The initial result of the directive resulting from the Casablanca conference was the 'Combined Bomber Offensive' agreed by the Allied Combined Chiefs-of-Staff, and the British Air Ministry issued the Casablanca directive on 4 February. This stated that the objective was 'The progressive destruction and dislocation of the German military, industrial and economic systems and the undermining of the morale of the German people to a point where their capacity for armed resistance is fatally weakened. Every opportunity to be taken to attack Germany by day to destroy objectives that are unsuitable for night attack, to sustain continuous pressure on German morale, to impose heavy losses on German day fighter force and to conserve German fighter force away from the Russian and Mediterranean theatres of war.

The primary object of the ‘Pointblank Directive’, which was formally issued by the Combined Chiefs-of-Staff on 14 June 1943 to supersede the 'Combined Bomber Offensive' directive, was to organise British and US strategic bombing efforts to ensure ‘the progressive destruction and dislocation of the German military, industrial and economic system, and the undermining of the morale of the German people to a point where their capacity for armed resistance is fatally weakened’.

Overall control of the offensive was entrusted to the British Chief of the Air Staff, Marshal of the RAF Sir Charles Portal, though the real implementation of the scheme was left to Air Marshal Sir Arthur Harris and Lieutenant General Ira C. Eaker, commanding RAF Bomber Command and the US 8th AAF respectively. Although the two air forces should have been able to dovetail their activities nicely, the British operating at night and the Americans by day, there remained fundamental differences of strategic aim, and this bedevilled the whole ‘Pointblank’ campaign, for whereas the Americans believed in selective attack on key industries and transport centres using precision daylight attacks, the British remained firmly wedded to the concept of general area attack by night in the belief that there were no vital industries whose destruction could not be compensated by the use of alternatives, dispersed production and stockpiles. Harris thus opted for general attack which, he believed, would ultimately result in the total dislocation of the German war-making capability and thus the attainment of the objective of ‘Pointblank’.

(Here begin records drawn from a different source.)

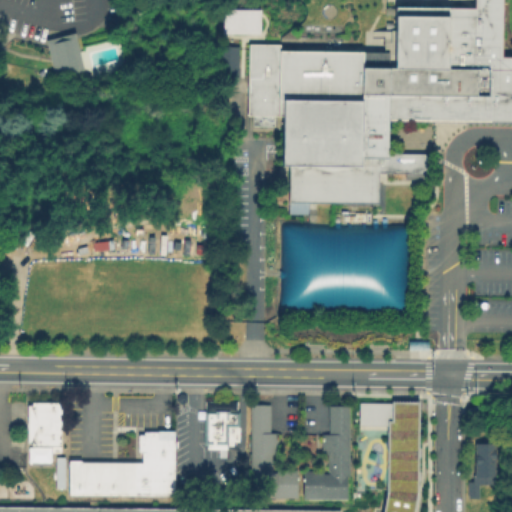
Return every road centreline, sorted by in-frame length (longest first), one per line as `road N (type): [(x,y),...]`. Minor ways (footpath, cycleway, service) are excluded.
road 1 (secondary): [(360,371),(64,367)]
road 2 (residential): [(447,372),(445,511)]
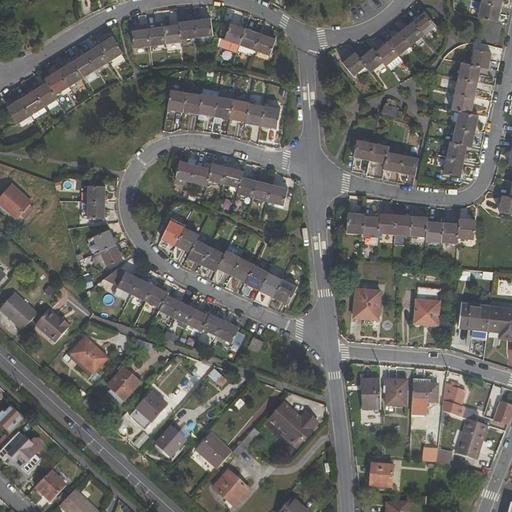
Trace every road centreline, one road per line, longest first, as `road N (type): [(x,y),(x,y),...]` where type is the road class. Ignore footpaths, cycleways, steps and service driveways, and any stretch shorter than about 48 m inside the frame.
road 1 (residential): [(314,173),(182,140),(159,145),(131,174),(126,197),(130,222),(162,264),(331,352)]
road 2 (residential): [(511,51),(484,182),(469,197),(448,201),(314,173)]
road 3 (residential): [(336,404),(96,321)]
road 4 (tertiary): [(0,362),(159,511)]
road 5 (residential): [(198,1),(109,21),(0,83)]
road 6 (residential): [(331,352),(444,361),(511,380)]
road 7 (residential): [(331,352),(314,173)]
road 8 (residential): [(314,173),(303,40)]
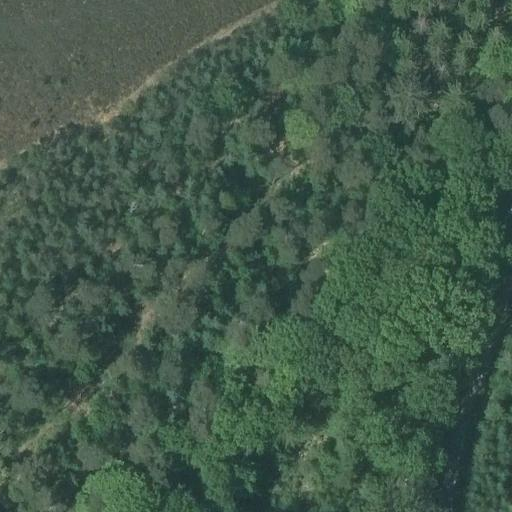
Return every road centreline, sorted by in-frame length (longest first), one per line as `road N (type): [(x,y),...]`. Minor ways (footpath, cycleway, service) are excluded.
road 1 (primary): [(414,511),(440,381),(511,214)]
road 2 (track): [(379,297),(176,511)]
road 3 (track): [(507,222),(476,215),(443,227),(379,297)]
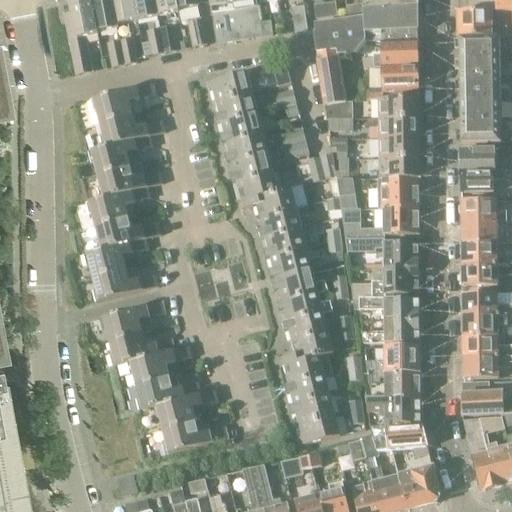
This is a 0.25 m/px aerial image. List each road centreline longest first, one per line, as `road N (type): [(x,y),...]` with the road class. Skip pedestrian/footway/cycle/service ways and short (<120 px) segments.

Within the original ‘Pointblank’ directive the primary objectives for Allied bombing were listed as U-boat construction yards, the German aircraft industry, transportation, oil plants and other targets in Germany’s war industry, while secondary targets which were mentioned included U-boat bases in the western part of German-occupied France, Berlin, industry in the northern part of Italy, German warships in harbour, and (when the Allies invaded the continent) any targets tactically advantageous for continental operations.

The directive was reviewed at the ‘Trident’ (3rd Washington) conference in May 1943, and though the basic objects remained relatively unaltered, it was decided that the Allied bomber forces should also concentrate on the destruction more specifically of German fighter aircraft in the course of air combat, and on the production centres for such aircraft, the rationale being that the destruction of Germany’s air strength was ‘essential to our progression to the attack of other sources of the enemy war potential’. In other words, only the destruction of the Luftwaffe would permit the bomber forces to concentrate effectively on those targets whose destruction was sought in the original directive.

The plan was adopted in definitive form after 14 June 1943, but was never implemented fully as a result of the tactical latitude given to the bomber force commanders in the UK, and in Italy when Major General James H. Doolittle’s (from 3 January 1944 Major General Nathan F. Twining’s) US 15th AAF started to operate from bases in that country: the 8th and 15th AAFs then became Lieutenant General Carl A. Spaatz’s US Strategic Air Forces in Europe. The Americans therefore continued with precision attacks, and the British with general attacks, and only rarely were the efforts co-ordinated so that the two different attack techniques were applied to the same targets.

'Pointblank' came to an end in April 1944 when the Allied strategic air forces came under the command of General Dwight D. Eisenhower for support of the 'Overlord' campaign.